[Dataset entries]
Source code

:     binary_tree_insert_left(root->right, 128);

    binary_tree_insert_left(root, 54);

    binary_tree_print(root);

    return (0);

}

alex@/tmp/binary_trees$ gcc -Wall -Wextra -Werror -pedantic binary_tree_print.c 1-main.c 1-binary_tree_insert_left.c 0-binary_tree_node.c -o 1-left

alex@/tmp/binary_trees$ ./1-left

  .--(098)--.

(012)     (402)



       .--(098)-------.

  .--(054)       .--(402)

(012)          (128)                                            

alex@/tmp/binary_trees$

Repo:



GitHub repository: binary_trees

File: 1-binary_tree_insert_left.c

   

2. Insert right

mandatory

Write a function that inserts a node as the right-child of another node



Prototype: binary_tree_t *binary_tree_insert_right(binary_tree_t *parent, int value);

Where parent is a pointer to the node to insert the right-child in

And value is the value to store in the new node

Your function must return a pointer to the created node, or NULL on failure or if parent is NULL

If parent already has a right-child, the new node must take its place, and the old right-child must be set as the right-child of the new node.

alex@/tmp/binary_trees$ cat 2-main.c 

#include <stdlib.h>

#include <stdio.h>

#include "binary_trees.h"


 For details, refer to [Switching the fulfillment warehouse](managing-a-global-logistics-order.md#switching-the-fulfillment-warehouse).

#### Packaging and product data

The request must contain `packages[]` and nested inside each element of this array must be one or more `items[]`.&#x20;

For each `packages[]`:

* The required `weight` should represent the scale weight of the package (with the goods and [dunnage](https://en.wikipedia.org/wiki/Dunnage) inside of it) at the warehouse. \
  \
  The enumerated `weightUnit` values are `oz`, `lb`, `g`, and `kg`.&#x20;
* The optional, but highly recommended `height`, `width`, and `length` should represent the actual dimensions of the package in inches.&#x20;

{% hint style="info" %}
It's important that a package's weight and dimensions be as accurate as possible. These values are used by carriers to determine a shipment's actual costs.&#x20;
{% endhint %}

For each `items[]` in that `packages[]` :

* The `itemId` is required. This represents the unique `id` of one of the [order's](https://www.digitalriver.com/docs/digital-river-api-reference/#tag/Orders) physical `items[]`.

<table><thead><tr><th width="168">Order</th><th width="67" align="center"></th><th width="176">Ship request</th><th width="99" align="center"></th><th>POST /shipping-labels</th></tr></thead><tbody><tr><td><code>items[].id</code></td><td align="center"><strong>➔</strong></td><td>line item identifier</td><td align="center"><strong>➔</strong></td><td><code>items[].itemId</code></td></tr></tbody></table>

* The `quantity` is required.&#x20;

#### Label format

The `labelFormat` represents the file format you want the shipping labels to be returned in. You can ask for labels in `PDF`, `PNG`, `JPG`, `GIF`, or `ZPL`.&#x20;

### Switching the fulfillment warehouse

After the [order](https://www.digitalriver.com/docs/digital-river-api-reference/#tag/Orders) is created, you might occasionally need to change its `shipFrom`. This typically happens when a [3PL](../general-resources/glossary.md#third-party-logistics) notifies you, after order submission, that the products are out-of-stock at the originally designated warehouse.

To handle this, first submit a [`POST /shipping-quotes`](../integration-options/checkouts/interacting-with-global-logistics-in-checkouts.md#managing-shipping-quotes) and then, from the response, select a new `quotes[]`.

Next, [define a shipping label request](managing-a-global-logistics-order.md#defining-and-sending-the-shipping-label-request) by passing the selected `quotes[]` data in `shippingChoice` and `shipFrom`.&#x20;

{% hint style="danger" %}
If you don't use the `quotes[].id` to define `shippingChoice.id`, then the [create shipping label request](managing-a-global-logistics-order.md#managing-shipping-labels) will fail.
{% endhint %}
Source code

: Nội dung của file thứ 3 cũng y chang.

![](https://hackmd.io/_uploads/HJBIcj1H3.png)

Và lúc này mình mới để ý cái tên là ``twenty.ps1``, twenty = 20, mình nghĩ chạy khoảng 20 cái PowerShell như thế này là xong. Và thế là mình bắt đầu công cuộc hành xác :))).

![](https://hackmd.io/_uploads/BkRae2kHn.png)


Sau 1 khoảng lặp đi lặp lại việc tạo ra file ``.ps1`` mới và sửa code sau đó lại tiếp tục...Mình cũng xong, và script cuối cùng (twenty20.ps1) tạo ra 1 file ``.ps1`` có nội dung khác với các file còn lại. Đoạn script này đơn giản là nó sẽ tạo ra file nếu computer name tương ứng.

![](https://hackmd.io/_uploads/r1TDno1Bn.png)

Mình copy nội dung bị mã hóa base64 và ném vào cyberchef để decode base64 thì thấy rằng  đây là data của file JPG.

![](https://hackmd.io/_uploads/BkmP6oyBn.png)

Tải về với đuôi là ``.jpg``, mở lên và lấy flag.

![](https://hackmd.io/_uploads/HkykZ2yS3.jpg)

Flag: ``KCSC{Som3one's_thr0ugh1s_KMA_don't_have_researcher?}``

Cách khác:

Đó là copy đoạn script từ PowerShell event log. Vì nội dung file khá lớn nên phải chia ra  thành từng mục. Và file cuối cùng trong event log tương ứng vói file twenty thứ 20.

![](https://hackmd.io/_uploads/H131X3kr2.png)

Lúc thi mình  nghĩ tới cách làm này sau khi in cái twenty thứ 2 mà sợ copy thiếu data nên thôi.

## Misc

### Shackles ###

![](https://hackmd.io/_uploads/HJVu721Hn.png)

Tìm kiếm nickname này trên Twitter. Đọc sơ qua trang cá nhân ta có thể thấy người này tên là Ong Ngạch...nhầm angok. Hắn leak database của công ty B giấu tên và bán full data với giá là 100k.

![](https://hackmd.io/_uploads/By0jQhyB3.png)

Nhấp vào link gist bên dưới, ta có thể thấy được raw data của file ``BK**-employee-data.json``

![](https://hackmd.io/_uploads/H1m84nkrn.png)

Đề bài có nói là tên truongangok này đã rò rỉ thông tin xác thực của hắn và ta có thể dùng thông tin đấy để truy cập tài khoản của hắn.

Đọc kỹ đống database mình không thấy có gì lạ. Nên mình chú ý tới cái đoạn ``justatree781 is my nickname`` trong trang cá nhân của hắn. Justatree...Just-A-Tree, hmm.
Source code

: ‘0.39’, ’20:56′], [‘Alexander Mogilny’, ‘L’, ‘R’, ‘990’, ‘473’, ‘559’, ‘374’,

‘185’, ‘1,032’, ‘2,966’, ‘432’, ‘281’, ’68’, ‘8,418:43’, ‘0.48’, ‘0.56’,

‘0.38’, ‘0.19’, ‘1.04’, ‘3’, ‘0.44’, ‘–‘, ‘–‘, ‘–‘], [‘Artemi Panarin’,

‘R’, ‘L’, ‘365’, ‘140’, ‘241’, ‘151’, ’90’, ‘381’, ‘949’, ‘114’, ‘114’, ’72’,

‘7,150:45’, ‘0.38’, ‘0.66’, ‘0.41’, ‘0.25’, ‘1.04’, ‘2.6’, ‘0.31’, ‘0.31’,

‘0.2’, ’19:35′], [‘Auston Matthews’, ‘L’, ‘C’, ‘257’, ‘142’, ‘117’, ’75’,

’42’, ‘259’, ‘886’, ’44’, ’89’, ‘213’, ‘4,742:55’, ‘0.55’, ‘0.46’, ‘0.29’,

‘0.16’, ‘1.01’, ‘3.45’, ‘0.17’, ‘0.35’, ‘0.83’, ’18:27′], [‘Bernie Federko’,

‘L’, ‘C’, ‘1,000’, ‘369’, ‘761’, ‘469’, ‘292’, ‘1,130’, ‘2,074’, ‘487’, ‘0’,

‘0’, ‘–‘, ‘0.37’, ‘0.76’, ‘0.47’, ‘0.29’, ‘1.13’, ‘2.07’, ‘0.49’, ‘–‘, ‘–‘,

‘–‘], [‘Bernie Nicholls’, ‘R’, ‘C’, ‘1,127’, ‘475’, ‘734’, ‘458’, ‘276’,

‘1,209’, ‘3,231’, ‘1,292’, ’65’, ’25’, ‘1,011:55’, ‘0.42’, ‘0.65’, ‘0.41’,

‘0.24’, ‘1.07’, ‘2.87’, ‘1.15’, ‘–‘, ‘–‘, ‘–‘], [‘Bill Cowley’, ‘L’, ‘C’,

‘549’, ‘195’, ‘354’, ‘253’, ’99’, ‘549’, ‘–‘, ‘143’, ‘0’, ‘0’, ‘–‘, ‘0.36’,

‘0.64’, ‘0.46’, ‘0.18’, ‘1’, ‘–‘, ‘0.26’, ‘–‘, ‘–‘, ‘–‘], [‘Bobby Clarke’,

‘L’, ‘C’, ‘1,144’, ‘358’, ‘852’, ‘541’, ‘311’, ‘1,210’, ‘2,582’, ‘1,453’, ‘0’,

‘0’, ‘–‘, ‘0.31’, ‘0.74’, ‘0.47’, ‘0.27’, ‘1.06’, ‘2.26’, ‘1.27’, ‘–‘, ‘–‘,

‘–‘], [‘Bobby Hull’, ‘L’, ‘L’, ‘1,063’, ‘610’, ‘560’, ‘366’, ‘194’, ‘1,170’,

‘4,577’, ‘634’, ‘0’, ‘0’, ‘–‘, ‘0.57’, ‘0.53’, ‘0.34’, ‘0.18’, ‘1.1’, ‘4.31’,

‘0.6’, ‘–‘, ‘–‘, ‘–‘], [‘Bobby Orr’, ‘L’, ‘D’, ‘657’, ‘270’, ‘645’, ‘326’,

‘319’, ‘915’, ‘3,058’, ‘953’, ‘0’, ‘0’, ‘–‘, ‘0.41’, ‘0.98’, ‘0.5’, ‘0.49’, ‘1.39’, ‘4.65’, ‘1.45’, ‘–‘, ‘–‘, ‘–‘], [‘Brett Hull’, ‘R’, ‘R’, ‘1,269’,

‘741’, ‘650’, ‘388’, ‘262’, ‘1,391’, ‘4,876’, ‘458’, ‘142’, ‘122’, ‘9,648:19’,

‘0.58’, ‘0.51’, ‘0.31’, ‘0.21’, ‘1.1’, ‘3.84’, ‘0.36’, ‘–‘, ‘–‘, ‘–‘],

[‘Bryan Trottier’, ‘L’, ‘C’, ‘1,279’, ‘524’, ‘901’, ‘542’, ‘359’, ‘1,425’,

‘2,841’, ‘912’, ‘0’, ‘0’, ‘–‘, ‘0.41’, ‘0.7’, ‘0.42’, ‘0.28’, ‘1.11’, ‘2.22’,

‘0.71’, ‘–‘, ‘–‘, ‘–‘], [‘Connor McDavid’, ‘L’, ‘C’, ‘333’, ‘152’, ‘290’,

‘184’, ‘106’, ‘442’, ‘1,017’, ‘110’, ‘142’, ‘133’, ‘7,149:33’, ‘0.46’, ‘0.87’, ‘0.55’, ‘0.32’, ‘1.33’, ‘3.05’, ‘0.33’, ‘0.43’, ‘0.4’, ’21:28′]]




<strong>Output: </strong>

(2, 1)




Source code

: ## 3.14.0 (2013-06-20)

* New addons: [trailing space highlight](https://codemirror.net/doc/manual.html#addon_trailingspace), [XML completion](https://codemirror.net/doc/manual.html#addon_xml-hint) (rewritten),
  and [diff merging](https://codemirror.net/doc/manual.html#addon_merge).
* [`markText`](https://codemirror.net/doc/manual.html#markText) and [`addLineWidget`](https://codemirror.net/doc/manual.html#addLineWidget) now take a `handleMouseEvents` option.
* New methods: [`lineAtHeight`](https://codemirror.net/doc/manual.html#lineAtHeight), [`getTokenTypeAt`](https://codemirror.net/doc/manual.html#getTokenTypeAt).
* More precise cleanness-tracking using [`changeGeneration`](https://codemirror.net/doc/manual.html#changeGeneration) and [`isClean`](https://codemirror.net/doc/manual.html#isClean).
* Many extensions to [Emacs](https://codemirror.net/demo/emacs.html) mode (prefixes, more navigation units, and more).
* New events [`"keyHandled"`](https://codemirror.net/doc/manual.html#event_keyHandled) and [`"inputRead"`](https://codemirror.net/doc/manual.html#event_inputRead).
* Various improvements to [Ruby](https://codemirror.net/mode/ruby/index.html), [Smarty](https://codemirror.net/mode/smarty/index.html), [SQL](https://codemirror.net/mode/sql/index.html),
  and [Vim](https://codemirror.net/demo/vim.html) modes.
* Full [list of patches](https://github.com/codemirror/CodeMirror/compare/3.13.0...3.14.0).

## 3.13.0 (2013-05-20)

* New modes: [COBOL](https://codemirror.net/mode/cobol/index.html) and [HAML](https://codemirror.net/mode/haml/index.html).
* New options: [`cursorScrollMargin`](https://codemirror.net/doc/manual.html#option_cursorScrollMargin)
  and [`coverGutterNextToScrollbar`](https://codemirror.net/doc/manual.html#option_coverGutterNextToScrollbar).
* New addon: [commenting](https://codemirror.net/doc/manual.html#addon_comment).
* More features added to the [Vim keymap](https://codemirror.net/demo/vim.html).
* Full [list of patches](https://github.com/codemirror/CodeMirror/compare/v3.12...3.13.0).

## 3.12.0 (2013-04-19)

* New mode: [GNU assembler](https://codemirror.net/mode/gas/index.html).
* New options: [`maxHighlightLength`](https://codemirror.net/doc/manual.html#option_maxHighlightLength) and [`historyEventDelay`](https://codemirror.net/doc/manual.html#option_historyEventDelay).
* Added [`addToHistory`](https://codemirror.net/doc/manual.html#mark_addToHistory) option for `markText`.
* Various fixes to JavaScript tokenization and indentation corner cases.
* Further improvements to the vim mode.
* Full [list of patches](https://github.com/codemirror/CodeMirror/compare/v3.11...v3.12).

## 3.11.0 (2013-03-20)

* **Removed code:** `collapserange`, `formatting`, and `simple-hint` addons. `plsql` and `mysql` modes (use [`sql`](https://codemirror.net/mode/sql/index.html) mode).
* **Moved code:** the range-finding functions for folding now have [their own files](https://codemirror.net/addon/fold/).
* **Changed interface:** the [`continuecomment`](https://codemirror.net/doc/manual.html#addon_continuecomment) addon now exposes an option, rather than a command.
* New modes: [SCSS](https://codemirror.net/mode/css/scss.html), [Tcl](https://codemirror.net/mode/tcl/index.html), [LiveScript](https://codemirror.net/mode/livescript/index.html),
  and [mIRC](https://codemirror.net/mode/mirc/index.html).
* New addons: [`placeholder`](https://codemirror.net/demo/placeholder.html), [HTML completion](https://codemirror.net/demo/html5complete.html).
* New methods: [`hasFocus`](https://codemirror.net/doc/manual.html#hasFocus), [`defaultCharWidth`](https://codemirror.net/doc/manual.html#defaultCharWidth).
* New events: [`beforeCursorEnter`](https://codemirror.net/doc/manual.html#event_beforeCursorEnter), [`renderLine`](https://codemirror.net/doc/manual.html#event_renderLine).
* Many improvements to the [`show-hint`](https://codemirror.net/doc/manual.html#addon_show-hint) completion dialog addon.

DESCRIPTION OF THE TASK:
Note each line of the entries that has "tương" in it, and copy those lines.

RESULT OF THE EXERCISE:
Sau 1 khoảng lặp đi lặp lại việc tạo ra file ``.ps1`` mới và sửa code sau đó lại tiếp tục...Mình cũng xong, và script cuối cùng (twenty20.ps1) tạo ra 1 file ``.ps1`` có nội dung khác với các file còn lại. Đoạn script này đơn giản là nó sẽ tạo ra file nếu computer name tương ứng.
Đó là copy đoạn script từ PowerShell event log. Vì nội dung file khá lớn nên phải chia ra  thành từng mục. Và file cuối cùng trong event log tương ứng vói file twenty thứ 20.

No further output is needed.